| PROBLEM STATEMENT |
Look through the records, and whenever a line includes the word "response", copy it.

| WORKING DATA |

=== Section Start ===

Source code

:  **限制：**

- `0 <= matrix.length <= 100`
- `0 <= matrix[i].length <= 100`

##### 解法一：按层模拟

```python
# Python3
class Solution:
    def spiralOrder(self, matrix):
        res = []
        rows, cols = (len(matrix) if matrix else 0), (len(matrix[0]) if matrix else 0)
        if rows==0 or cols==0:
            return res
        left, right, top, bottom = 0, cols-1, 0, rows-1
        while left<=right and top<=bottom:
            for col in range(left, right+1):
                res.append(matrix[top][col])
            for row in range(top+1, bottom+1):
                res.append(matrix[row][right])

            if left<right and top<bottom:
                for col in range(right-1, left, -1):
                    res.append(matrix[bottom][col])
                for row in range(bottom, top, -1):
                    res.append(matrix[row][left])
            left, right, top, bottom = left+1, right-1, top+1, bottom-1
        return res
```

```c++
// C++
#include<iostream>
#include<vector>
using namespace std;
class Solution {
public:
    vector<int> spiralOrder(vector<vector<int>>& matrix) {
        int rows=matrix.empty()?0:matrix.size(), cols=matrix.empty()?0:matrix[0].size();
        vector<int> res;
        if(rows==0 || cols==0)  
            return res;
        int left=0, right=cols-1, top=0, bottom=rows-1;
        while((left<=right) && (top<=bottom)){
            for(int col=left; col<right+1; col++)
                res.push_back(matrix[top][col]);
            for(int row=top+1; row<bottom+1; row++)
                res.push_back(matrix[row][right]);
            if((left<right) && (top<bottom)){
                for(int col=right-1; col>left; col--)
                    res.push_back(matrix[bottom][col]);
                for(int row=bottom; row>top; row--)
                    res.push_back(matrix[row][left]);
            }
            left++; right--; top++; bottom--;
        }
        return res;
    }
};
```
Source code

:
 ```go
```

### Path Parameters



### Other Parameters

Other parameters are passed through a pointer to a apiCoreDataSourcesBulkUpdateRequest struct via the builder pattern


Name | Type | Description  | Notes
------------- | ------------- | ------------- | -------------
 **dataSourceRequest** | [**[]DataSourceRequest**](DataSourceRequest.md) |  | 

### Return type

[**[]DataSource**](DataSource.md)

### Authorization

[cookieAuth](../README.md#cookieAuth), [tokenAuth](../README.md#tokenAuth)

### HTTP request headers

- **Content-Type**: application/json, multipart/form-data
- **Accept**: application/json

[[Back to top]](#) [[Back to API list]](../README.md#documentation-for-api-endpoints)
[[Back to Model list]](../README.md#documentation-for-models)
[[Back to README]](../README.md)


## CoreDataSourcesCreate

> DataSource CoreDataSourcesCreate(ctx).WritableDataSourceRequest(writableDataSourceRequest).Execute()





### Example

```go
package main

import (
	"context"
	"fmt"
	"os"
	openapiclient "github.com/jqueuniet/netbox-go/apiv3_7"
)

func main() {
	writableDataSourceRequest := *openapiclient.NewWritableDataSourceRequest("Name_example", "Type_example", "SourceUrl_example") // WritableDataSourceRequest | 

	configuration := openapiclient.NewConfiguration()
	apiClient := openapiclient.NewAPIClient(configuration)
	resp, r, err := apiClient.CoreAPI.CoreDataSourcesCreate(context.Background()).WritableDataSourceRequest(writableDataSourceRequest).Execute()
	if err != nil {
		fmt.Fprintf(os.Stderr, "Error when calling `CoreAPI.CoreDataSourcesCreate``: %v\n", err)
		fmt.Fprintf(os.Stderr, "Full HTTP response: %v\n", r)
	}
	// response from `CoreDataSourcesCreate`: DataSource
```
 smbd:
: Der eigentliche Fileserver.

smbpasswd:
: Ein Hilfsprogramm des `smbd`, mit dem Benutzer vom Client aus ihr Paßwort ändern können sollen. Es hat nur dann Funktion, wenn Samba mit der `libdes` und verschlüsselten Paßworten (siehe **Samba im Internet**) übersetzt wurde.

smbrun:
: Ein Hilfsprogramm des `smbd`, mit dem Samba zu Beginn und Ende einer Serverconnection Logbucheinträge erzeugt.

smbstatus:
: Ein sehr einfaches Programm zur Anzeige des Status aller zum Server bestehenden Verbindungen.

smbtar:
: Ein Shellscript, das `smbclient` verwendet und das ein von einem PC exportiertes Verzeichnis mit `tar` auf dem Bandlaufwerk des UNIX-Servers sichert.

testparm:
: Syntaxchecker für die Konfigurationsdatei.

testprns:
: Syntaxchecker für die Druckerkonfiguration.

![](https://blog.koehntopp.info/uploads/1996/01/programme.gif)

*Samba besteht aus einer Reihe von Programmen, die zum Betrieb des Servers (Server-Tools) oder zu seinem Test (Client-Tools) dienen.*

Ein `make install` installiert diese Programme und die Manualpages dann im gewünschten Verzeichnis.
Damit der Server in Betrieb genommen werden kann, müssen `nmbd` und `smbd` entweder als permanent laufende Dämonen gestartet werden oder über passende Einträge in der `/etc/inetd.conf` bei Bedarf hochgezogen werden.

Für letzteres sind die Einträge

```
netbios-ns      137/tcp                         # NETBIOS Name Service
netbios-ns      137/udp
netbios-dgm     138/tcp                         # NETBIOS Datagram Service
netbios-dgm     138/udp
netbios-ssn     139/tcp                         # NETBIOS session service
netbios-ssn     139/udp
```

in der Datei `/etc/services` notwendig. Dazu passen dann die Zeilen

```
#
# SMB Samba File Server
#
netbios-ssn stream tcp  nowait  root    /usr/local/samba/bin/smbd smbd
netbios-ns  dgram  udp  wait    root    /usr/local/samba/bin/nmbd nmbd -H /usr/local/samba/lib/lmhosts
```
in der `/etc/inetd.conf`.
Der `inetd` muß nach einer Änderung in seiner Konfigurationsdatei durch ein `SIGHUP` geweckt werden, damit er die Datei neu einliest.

=== Section End ===

| RESULT |
		fmt.Fprintf(os.Stderr, "Full HTTP response: %v\n", r)
	// response from `CoreDataSourcesCreate`: DataSource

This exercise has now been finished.